I know I talk fast. I get going and I forget to breathe. And then I start talking with my hands.  My arms will never remain completely still during a conversation and I’m not even about to try.  But I am open to learning how to lower my voice, take a deep breath and pause before I say whatever highly inappropriate thing just popped into my rambling, rambunctious brain. 

As they say, there is a time and place for everything and typically, mixed company does not fall into either of those categories. 

For example, last week a gentleman arrived at our office for his weekly career counseling appointment with one of our business coaches. He had spent many years as a corrections officer in a prison and was now searching for his true passion which involved elements of both creative and salutary purpose. While he was waiting to meet with his coach, our conversation went something like this…..

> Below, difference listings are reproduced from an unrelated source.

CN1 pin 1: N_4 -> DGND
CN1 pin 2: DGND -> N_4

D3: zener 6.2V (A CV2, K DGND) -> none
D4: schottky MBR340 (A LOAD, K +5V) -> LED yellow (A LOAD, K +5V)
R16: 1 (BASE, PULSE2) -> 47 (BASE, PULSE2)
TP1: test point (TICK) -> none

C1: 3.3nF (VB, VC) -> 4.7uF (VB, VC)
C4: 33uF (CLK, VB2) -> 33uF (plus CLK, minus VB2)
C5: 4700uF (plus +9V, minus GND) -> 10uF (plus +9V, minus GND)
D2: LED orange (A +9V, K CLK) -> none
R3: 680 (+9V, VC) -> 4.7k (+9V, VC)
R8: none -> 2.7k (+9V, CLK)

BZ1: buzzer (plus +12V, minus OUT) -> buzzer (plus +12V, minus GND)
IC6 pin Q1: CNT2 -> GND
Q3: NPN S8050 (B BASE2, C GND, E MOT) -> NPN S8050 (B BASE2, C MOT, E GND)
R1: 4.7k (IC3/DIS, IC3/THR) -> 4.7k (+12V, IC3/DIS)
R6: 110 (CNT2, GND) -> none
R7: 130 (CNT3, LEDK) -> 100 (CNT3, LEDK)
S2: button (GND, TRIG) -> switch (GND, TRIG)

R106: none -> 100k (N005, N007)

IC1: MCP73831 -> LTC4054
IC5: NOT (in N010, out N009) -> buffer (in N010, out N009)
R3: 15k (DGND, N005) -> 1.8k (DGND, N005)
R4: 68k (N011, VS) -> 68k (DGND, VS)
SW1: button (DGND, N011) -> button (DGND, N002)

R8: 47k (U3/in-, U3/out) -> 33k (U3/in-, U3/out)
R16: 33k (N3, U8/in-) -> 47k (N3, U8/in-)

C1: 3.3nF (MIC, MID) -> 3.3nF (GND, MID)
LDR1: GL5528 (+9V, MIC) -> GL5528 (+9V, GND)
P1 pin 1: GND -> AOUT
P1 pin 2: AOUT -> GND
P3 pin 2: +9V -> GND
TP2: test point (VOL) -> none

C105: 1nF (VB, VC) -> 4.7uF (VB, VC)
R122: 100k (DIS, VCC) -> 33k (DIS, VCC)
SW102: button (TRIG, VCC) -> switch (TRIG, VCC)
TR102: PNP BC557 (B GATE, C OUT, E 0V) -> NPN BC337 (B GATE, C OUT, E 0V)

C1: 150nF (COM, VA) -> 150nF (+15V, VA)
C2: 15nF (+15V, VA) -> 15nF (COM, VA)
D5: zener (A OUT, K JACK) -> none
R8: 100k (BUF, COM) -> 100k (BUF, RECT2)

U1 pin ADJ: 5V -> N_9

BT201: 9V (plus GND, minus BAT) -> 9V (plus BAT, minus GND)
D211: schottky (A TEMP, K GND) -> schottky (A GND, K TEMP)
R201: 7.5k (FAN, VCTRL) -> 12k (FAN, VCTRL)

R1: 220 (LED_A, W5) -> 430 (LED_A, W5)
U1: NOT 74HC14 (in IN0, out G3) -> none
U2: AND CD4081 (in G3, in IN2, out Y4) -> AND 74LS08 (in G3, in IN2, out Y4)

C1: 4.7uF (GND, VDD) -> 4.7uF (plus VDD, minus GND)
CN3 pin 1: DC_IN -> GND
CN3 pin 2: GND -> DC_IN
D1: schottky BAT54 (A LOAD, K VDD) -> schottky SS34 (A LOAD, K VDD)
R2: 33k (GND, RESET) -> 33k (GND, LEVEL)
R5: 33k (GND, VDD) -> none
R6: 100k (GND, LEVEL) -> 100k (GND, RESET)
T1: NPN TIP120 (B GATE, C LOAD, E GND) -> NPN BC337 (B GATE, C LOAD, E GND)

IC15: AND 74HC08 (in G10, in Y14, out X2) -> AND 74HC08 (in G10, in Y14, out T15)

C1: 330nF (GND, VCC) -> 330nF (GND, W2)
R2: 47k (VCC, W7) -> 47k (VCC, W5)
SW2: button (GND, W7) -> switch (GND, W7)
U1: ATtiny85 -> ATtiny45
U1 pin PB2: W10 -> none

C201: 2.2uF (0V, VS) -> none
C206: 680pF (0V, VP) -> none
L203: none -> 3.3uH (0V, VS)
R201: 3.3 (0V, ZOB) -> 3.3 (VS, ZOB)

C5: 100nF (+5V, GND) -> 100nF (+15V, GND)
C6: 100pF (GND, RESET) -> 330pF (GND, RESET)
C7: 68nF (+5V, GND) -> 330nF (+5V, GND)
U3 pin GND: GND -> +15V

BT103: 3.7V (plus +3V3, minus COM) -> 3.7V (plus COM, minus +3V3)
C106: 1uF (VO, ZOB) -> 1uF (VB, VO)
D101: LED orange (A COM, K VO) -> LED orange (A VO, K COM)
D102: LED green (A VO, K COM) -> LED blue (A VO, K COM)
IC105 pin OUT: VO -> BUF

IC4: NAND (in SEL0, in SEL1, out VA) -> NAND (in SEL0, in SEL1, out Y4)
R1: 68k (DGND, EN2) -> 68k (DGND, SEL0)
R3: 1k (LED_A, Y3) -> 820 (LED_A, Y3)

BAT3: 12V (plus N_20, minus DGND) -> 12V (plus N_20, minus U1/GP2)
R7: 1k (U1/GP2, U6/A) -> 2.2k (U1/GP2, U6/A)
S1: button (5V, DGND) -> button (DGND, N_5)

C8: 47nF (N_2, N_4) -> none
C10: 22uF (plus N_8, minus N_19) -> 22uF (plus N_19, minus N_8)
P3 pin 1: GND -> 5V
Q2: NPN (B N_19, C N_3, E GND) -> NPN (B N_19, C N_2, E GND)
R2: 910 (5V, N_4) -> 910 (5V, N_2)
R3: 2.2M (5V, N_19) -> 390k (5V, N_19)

He expressed the satisfaction he receives from helping others. This was one aspect of the prison system he found very rewarding; when an inmate turned their life around. Then he made the comment, “everyone deserves a second chance.”

Now, normally, this is where most people would pause and say something polite reinforcing this sentiment, especially in a professional environment like ActionCOACH Spokane. 




Do you know what comes out of my mouth?

“Yeah, except for sex offenders.”

Hoping to stop the conversation in its tracks I apologized profusely, but it was too late. 

Oh, did I mention that my boss was standing right there this entire time? 

As Coach Jim effortlessly guided the conversation to less-futile territory, I knew there was a lesson to be learned from this; not one completely unfamiliar to me either. 

Pause before you speak. 

As you may have guessed, Friday, in my weekly coaching session “Coach”  kindly provided me with some helpful tips to improve my communication style. 

This was the communication strategy he outlined for yours truly:

Before you open your mouth:

  1. Breathe.

  2. Pause (count to three silently)

  3. Think about the impact of what you said (or did) 72 hours down the road. Do you like it?

     

Not bad advice eh?  

Common sense you may say? 

Really?

When’s the last time you said something really stupid in front of YOUR boss?

I thought so.The common theme in my blogs is simplicity doesn’t equate to easy.  Common sense also doesn’t equal “easy”. 

Isn’t it common sense to put down the cupcakes and get to the gym? 

I thought so. 

So before you pick up that cupcake or say something horribly inappropriate to a client, remember it’s as simple as one, two, three. 

Breathe, pause and remember the 72-hour rule; and don’t forget….this philosophy also applies to cupcakes.